**PASSAGE SHOWN**.

This success, after so long a search, was seen by the federal government as an objective achieved, and the exploration subsidy was now decreased (Fig. 7). There was further market intervention by the government in the form of regulated pricing, at slightly above import parity levels, to encourage the development of the local oil industry. In 1969, the government removed the 75¢ (Aus.)/bbl import parity price regime and entered into a 5-year, fixed-price contract for Bass Strait oil. This was a decision that had important implications in the years ahead, when the price of oil soared on the world market.
Australia's first cycle of petroleum discoveries followed a pattern seen in many basins the world over-the largest fields, in the most obvious trap types, are found first. The list of premier oil fields in Australian basins that were the first fields found includes Moonie (Surat), Mereenie (Amadeus), Dongara (Perth), Marlin (Gippsland), and Tirrawarra (Cooper). The success rates were not high (Fig. 9 [70,049 bytes]), but, in terms of discovery of giant oil fields, the first cycle of exploration and discovery, 1960-72, was the most successful.

**EXTRACTED DATA**.
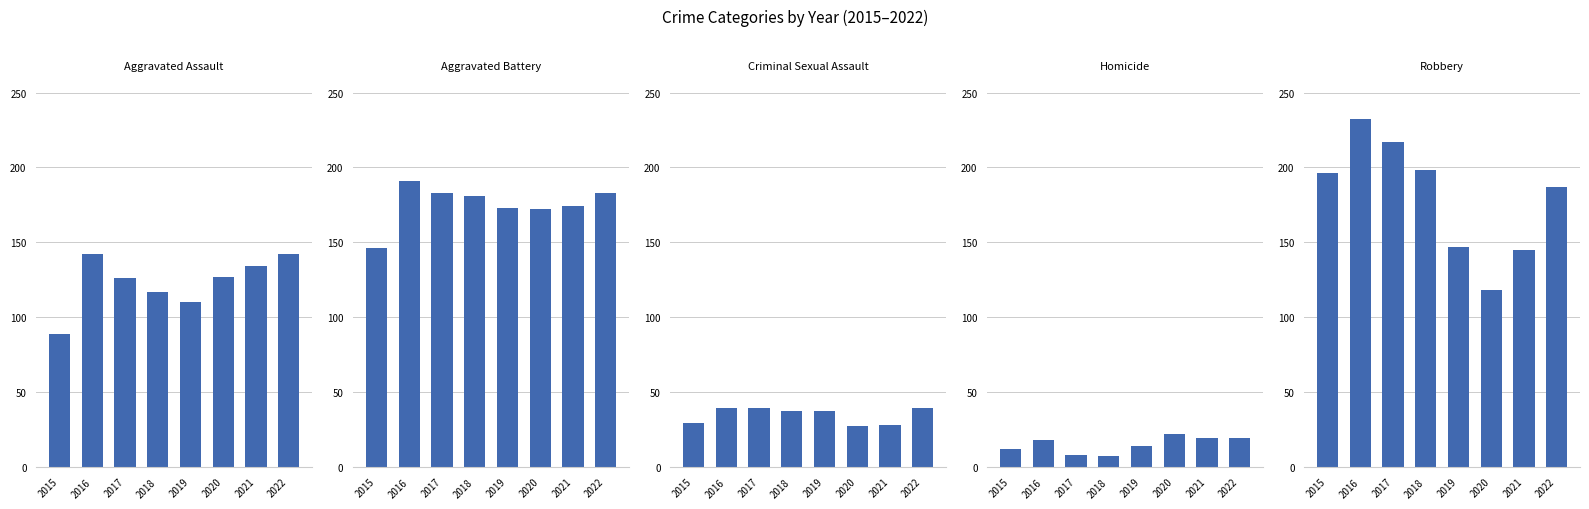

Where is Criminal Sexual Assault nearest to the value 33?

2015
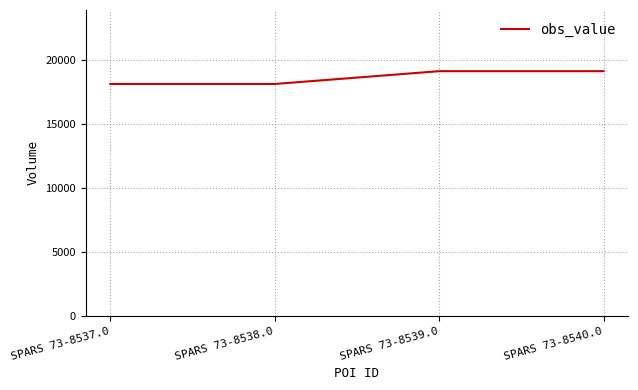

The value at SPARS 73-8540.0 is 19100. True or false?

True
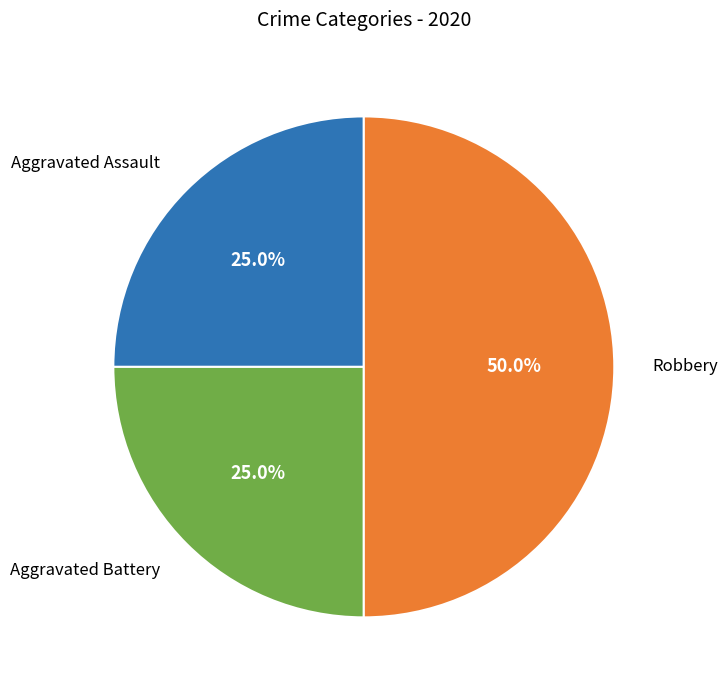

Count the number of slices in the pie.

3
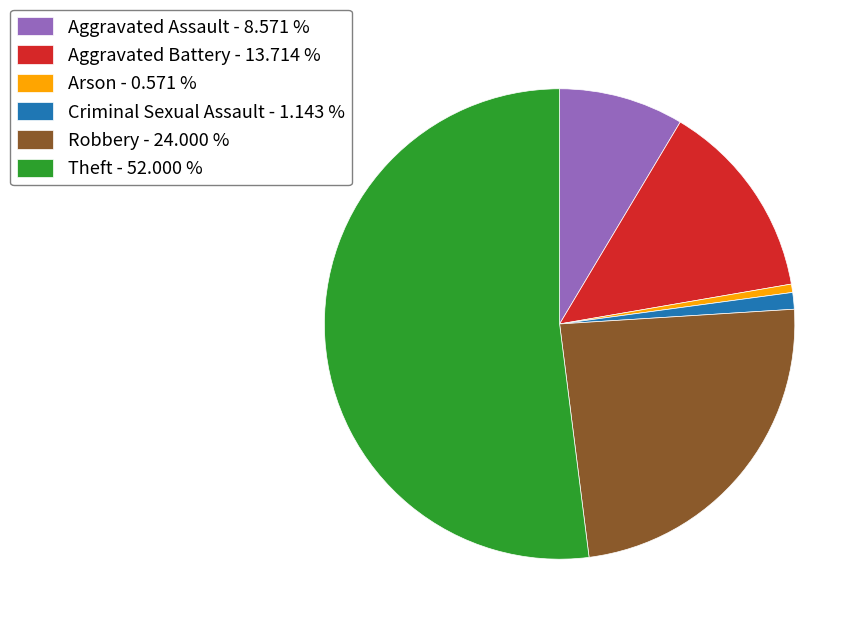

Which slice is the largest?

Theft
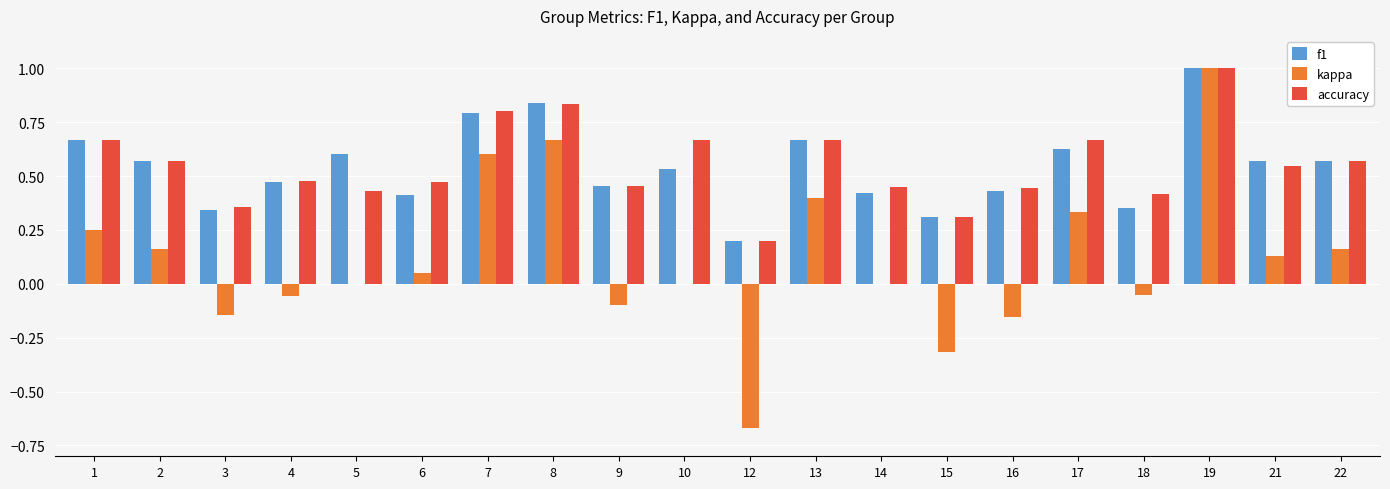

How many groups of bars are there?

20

**PROBLEM SET**.
• A. Output the passage on Australian oil exploration in full, word for word.
• B. Please return the entries from the line with "Which slice is the largest?" through the end of the entries, without any change. Leave the pictures out of your answer.
The passage on Australian oil exploration and the entries have nothing to do with each other.

**TASK-BY-TASK OUTPUTS**.
• A.
This success, after so long a search, was seen by the federal government as an objective achieved, and the exploration subsidy was now decreased (Fig. 7). There was further market intervention by the government in the form of regulated pricing, at slightly above import parity levels, to encourage the development of the local oil industry. In 1969, the government removed the 75¢ (Aus.)/bbl import parity price regime and entered into a 5-year, fixed-price contract for Bass Strait oil. This was a decision that had important implications in the years ahead, when the price of oil soared on the world market.
Australia's first cycle of petroleum discoveries followed a pattern seen in many basins the world over-the largest fields, in the most obvious trap types, are found first. The list of premier oil fields in Australian basins that were the first fields found includes Moonie (Surat), Mereenie (Amadeus), Dongara (Perth), Marlin (Gippsland), and Tirrawarra (Cooper). The success rates were not high (Fig. 9 [70,049 bytes]), but, in terms of discovery of giant oil fields, the first cycle of exploration and discovery, 1960-72, was the most successful.

• B.
Which slice is the largest?

Theft

How many groups of bars are there?

20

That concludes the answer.